School leaders are deciding on classroom structure, McCandless said, but are seriously considering an "academy model" that would organize students by area of study rather than grade level.
McCandless said the school targets some key sectors of the local economy: advanced manufacturing, health sciences, mixed metals and electrical. The school will also train young carpenters and cosmetologists, whose local workforces are trending older.
Alongside a health science classroom will be a mock hospital bed with an observation area behind it.
The culinary program will hit another key area, training students to fill jobs in local tourism and hospitality.
"We see this is as a vital, vital part of what we're doing," McCandless said, looking at the culinary lab's walk-in cooler and freezer.
The hum of the temporary generator set the backdrop for mechanical noises of all types, as tradesmen busily went about their work. The project managers got excited at the sight of the main electrical and boiler rooms.
"This is like the heart of the building," Deforest said.
It might seem like a simple thing, but students and teachers who've had ceiling tiles fall on them and seen school canceled because of heating malfunctions won't soon take it for granted.

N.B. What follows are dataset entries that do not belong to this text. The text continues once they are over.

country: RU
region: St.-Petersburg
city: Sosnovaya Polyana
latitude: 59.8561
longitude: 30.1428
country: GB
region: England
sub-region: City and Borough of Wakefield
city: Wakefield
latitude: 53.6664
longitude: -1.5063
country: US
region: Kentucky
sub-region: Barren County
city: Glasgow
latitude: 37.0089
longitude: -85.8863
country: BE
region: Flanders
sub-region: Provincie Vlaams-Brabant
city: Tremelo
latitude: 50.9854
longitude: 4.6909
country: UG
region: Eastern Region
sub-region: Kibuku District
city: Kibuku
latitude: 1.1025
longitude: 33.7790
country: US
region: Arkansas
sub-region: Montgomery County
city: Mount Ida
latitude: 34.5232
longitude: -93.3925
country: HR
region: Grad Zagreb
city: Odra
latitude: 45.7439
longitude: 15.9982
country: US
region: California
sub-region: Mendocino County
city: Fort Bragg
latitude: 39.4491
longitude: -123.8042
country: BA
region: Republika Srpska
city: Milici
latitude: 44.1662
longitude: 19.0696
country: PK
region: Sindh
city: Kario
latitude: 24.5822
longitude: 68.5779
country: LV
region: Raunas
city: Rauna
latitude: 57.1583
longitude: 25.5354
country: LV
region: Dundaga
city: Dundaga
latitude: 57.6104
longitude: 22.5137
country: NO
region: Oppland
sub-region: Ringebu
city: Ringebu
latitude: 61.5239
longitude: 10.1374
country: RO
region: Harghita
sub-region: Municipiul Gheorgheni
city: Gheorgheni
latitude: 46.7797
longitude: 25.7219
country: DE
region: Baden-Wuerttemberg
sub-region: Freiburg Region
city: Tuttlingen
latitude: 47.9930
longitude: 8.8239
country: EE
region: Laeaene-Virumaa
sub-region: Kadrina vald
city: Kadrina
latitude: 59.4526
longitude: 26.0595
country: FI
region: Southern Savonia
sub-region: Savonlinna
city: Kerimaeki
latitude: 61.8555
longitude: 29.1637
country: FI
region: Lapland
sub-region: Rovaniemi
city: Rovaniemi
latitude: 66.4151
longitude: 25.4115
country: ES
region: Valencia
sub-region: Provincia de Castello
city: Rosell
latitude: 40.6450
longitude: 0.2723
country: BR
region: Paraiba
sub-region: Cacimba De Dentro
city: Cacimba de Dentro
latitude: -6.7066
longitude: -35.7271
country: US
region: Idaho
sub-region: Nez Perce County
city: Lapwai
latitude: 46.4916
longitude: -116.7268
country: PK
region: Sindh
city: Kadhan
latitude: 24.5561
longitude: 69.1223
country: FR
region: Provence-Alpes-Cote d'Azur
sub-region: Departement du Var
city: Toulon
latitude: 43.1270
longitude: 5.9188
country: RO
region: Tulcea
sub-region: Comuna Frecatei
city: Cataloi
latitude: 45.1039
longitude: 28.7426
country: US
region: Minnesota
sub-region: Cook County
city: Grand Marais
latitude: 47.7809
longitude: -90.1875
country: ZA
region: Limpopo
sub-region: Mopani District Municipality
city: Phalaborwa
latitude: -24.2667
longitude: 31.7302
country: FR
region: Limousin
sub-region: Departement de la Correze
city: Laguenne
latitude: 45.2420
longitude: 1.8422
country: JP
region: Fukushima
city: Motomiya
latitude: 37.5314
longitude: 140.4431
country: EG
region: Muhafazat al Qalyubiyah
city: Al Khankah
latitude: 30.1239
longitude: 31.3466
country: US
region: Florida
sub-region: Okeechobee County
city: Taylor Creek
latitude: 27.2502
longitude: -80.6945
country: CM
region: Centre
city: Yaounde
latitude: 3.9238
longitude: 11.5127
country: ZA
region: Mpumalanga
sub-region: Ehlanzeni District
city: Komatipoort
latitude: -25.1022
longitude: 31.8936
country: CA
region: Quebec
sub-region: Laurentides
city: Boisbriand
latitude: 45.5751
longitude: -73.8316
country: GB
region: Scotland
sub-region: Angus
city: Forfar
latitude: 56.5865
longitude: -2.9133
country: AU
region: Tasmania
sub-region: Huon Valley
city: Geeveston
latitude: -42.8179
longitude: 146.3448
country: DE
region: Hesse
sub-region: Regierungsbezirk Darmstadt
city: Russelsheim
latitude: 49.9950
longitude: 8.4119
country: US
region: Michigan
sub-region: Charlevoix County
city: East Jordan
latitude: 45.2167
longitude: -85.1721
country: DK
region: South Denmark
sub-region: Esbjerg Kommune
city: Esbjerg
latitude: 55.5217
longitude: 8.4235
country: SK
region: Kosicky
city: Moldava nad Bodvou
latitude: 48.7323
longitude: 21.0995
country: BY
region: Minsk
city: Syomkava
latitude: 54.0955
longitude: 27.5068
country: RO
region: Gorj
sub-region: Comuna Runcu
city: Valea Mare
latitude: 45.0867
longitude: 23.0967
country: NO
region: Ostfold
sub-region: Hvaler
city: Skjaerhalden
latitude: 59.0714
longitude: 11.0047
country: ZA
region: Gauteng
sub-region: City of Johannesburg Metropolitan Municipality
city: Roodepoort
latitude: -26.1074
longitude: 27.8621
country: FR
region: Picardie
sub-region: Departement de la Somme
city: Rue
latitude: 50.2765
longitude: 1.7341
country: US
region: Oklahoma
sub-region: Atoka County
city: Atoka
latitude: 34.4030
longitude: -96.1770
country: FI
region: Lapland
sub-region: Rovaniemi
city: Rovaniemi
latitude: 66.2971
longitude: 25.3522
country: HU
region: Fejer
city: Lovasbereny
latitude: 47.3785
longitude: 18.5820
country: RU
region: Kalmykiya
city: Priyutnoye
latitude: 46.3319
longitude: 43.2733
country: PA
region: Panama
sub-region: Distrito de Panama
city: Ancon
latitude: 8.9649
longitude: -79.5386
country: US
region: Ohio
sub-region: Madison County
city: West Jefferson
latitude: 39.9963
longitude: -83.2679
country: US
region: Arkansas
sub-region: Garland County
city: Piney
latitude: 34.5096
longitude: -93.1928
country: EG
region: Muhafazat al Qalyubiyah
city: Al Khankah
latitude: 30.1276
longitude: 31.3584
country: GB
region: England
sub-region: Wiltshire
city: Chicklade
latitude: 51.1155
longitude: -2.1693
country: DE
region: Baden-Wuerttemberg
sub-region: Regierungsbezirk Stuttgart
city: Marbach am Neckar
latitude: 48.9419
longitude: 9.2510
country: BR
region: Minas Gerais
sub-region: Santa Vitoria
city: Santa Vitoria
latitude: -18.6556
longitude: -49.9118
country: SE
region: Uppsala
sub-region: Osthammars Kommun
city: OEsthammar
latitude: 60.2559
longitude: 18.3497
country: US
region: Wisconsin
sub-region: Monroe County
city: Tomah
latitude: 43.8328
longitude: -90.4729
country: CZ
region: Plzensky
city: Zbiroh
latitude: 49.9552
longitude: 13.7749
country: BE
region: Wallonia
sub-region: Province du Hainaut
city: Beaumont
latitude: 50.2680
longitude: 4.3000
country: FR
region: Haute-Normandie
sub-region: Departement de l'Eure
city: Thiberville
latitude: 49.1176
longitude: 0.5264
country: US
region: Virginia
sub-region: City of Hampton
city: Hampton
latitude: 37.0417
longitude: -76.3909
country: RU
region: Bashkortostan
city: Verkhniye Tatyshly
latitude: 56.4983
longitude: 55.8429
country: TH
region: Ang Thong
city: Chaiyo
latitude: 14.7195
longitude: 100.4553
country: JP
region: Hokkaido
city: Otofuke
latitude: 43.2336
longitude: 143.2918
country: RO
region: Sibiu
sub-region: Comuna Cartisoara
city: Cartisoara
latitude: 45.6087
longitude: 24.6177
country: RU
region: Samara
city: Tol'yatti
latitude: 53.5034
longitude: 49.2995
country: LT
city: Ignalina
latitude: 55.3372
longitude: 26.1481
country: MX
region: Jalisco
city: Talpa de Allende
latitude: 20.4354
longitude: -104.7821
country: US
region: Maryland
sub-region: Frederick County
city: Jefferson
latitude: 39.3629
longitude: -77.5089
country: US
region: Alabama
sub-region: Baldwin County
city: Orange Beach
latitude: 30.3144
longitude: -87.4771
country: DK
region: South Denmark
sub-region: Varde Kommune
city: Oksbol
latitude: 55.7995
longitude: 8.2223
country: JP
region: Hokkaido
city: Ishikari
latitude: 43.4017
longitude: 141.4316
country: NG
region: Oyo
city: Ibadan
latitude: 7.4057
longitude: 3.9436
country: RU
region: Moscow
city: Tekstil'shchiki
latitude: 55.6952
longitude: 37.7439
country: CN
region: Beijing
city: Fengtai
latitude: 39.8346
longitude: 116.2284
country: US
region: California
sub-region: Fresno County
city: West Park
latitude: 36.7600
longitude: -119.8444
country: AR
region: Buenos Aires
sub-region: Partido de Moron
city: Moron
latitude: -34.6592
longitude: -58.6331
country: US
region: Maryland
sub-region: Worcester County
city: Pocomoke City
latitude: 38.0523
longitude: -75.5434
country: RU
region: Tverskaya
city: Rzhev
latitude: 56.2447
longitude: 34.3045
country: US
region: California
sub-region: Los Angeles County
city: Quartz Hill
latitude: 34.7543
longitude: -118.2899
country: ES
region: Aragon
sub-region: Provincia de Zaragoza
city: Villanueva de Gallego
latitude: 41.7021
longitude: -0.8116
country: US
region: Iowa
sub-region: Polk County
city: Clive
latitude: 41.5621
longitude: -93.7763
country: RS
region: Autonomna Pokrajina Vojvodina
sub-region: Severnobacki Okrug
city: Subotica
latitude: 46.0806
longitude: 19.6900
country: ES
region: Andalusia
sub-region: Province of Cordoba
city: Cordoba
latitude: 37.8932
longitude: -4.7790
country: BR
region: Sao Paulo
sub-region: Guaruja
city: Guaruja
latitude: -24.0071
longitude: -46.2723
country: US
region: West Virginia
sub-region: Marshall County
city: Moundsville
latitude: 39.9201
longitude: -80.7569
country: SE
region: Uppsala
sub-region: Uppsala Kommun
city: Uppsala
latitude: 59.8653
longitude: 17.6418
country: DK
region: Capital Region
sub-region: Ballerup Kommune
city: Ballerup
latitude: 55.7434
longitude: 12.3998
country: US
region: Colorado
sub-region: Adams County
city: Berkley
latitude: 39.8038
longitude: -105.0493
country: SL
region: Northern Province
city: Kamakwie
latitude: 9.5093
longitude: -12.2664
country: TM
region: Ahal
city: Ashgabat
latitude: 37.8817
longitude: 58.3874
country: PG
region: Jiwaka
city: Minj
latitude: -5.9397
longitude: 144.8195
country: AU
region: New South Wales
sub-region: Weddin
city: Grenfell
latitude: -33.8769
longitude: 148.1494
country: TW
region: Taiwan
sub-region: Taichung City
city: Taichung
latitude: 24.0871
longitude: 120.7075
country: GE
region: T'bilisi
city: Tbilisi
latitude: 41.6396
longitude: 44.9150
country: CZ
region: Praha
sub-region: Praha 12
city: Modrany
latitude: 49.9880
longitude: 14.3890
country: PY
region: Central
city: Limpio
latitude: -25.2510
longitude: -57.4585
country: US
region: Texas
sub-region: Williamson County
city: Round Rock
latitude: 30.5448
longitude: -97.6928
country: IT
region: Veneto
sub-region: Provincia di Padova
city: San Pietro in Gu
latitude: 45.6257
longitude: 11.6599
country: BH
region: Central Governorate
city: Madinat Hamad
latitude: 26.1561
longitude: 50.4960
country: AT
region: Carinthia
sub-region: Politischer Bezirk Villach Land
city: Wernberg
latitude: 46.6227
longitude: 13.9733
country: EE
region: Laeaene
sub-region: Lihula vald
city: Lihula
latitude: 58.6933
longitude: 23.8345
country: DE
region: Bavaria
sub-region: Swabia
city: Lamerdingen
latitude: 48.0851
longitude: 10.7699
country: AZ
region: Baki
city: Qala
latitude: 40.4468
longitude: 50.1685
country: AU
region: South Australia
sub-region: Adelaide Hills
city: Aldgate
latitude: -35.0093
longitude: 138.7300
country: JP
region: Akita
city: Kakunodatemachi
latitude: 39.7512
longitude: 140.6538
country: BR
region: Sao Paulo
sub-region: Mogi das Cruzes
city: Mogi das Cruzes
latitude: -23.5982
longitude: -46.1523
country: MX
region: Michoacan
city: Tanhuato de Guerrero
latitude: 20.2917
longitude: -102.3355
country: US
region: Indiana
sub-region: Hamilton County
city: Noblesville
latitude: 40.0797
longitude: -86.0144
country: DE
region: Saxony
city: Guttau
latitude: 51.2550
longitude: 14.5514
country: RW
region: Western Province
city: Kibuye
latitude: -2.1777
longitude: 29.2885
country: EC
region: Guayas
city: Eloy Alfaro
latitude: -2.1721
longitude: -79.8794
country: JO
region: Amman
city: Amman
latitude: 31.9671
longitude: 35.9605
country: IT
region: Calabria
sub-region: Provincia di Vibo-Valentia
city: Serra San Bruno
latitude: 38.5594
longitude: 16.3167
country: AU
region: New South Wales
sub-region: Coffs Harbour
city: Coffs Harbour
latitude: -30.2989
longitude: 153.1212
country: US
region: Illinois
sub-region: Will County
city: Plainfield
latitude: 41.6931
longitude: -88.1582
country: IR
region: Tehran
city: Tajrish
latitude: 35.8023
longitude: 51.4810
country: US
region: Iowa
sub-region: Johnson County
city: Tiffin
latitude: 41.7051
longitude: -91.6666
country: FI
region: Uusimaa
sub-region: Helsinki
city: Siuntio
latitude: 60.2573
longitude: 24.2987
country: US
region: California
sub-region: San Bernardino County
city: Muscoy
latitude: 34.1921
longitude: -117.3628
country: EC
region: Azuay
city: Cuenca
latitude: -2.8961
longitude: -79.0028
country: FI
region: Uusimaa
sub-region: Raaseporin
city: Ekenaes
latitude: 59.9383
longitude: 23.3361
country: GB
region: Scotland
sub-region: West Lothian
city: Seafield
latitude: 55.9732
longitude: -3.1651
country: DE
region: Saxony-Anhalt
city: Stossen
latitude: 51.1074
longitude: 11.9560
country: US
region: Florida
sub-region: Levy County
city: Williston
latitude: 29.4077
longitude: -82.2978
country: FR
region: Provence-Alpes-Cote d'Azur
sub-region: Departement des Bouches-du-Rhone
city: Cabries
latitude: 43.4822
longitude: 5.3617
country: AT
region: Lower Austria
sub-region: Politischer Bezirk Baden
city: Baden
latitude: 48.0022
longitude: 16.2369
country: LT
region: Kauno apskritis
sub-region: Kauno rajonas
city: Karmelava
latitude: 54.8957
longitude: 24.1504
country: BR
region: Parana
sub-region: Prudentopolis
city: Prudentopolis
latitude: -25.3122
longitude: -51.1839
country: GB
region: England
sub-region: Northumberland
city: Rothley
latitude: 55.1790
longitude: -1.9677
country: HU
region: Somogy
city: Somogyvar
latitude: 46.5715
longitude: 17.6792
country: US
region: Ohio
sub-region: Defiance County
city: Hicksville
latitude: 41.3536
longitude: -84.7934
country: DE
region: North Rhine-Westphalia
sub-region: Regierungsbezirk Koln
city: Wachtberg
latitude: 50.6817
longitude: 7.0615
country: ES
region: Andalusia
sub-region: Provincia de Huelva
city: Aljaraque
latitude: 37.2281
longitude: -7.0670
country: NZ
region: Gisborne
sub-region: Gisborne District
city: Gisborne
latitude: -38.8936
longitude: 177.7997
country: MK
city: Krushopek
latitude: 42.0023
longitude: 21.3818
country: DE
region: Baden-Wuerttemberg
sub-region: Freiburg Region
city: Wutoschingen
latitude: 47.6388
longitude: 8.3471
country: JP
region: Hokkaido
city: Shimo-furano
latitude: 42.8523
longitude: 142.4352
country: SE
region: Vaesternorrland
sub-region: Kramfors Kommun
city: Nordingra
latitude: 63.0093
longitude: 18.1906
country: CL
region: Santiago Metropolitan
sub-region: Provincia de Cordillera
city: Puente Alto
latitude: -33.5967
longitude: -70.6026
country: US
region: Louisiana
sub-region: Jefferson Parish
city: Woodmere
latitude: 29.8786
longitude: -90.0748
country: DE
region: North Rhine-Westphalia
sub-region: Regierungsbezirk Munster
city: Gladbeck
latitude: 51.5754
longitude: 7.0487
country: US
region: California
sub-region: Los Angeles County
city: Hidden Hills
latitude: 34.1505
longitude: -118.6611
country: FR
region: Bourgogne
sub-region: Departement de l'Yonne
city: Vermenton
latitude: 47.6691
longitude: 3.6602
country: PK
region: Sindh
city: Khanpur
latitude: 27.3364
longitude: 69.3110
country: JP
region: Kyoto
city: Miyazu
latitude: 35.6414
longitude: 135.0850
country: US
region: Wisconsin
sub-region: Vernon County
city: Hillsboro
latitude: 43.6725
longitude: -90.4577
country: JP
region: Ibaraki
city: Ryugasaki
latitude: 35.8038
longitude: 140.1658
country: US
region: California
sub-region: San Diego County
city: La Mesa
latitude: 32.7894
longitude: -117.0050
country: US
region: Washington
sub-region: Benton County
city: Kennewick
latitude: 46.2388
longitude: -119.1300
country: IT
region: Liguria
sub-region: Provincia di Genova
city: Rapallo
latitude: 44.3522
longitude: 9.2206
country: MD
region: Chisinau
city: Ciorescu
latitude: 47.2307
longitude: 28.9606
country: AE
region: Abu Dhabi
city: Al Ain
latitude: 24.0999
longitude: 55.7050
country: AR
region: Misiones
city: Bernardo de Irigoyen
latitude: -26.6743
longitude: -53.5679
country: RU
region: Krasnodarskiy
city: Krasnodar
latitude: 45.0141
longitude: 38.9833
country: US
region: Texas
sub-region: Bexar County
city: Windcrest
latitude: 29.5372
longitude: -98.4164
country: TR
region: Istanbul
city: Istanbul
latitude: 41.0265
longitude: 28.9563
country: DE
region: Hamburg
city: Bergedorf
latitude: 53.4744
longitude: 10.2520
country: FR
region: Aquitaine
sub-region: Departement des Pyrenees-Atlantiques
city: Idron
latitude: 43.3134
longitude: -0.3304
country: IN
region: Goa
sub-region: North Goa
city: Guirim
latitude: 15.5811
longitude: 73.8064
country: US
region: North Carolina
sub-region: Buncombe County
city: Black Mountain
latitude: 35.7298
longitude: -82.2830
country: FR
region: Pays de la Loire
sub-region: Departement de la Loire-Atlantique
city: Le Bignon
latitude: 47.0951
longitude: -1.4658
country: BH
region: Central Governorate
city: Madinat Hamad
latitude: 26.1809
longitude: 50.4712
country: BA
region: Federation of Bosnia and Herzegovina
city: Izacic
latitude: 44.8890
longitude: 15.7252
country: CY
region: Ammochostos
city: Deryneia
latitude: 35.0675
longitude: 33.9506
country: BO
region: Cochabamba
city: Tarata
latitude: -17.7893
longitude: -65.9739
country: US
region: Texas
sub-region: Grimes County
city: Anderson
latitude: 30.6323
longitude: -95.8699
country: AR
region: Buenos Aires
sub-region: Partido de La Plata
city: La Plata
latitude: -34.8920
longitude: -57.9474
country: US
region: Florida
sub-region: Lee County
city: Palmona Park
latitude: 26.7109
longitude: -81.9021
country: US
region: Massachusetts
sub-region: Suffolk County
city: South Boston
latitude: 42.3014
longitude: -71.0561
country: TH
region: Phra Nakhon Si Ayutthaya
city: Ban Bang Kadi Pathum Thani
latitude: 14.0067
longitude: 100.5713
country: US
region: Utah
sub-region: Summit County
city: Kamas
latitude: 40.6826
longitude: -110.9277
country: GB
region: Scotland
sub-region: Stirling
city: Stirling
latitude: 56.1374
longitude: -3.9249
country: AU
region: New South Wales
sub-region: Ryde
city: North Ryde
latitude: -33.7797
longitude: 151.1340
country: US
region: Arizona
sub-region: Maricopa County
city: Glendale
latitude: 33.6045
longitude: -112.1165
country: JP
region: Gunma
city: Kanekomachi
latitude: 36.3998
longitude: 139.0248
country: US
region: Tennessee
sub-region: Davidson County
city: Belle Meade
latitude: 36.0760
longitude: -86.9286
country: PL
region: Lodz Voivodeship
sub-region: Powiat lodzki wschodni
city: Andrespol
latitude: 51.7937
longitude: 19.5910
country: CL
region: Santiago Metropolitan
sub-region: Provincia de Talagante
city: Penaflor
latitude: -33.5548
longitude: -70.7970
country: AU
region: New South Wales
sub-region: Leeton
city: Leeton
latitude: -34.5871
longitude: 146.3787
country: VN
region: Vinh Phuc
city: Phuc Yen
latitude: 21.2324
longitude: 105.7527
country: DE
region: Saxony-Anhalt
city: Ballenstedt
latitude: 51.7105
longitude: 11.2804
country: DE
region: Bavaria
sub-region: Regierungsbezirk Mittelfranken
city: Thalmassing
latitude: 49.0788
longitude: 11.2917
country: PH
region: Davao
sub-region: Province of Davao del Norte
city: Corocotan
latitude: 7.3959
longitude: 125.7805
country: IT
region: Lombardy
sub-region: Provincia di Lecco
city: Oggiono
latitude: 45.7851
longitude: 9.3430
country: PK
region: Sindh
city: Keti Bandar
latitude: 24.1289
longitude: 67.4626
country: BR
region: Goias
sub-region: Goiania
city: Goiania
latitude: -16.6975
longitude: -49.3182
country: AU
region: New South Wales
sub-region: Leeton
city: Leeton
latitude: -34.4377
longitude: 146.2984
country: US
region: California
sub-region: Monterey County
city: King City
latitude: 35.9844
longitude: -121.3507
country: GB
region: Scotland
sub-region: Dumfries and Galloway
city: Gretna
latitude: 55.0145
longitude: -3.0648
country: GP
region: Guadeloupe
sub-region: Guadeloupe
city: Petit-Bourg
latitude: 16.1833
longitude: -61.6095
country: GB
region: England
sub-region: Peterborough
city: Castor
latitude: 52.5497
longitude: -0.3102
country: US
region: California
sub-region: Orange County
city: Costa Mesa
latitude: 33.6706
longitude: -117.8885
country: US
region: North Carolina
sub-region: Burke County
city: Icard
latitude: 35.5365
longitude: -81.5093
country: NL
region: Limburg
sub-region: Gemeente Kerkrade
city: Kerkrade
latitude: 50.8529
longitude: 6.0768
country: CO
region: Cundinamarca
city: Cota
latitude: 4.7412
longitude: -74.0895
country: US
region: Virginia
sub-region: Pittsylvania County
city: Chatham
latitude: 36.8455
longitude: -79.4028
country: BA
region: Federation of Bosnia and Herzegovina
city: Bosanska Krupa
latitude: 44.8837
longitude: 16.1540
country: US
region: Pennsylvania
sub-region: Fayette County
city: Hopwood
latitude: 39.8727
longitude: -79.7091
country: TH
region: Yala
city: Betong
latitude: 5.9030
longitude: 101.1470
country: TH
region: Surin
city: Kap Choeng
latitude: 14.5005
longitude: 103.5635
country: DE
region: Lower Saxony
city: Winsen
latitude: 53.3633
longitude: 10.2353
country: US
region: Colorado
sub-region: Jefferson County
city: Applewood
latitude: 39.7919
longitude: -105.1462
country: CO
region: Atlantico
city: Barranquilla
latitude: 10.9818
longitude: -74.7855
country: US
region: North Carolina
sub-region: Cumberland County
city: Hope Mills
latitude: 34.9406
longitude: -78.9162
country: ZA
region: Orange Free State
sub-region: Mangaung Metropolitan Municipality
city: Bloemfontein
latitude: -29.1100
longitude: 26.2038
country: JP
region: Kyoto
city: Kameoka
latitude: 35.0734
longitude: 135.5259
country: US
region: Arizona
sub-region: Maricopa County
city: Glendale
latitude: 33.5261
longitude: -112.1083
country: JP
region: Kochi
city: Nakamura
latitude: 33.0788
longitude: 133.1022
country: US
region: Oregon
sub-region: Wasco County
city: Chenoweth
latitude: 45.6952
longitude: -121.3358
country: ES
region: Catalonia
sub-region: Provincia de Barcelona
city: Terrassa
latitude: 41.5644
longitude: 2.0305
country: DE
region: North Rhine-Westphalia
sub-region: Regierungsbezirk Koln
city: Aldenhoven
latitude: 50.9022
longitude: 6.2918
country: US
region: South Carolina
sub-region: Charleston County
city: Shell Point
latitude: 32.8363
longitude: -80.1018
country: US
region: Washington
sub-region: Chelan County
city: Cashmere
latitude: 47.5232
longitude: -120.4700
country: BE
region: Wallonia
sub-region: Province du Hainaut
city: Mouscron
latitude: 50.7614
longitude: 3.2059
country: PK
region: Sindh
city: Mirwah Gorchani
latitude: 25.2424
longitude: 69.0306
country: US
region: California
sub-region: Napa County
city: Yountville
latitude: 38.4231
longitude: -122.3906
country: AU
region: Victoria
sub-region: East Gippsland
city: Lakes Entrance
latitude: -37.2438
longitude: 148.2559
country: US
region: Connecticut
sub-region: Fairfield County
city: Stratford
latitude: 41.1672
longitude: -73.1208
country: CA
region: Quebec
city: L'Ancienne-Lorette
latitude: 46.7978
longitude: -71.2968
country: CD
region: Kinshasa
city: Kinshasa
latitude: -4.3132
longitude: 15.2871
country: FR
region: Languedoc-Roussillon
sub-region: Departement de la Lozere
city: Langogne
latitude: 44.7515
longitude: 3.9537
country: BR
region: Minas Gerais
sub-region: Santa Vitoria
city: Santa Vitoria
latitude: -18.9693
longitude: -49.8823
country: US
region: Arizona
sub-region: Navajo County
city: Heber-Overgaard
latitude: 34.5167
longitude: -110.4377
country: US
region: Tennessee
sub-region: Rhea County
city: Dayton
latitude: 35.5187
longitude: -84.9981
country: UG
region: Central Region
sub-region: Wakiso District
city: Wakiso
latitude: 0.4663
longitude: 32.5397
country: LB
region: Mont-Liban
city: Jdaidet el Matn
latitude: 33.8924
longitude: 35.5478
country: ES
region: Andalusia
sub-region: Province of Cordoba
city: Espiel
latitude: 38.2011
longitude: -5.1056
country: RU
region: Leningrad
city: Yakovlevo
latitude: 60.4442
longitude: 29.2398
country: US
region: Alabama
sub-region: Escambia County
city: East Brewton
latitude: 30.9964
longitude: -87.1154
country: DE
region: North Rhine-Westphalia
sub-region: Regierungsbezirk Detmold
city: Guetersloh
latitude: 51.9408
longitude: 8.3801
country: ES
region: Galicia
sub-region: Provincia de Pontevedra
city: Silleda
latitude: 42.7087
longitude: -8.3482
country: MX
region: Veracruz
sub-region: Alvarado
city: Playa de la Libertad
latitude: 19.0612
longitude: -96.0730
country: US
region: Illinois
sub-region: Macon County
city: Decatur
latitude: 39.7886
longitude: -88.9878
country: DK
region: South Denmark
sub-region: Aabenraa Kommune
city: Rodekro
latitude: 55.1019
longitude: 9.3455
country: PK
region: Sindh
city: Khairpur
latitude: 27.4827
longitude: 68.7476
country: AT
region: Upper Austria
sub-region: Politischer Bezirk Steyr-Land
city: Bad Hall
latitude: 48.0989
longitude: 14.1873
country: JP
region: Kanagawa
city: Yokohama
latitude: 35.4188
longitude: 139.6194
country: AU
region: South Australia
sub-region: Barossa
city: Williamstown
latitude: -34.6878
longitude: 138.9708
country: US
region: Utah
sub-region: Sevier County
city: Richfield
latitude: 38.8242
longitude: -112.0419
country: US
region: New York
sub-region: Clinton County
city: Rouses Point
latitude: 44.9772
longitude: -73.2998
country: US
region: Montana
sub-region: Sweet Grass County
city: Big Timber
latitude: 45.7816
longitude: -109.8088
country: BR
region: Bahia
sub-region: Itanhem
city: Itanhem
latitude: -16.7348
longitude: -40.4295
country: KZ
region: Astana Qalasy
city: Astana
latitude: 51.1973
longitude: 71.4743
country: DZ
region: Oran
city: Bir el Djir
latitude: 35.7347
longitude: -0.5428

The community spared no detail when it came to planning the students' learning spaces.
"We had a color subcommittee that met for over a year," McCandless said. "Each floor has its own color scheme."
Once the new building is complete, the current one will come down.
"It's great for education, but it's, I think, one of the building blocks for economic development," McCandless said.
Moran said he got a kick out of a student who called wanting to know how wide the lockers will be — those in the current school are only 6 inches wide, he said, so students can't fit their backpacks.
"When we went to school, we didn't have backpacks," Deforest said.
Moran said the new lockers will be 15 inches wide.
To which McCandless said, laughing: "It's one more win for students."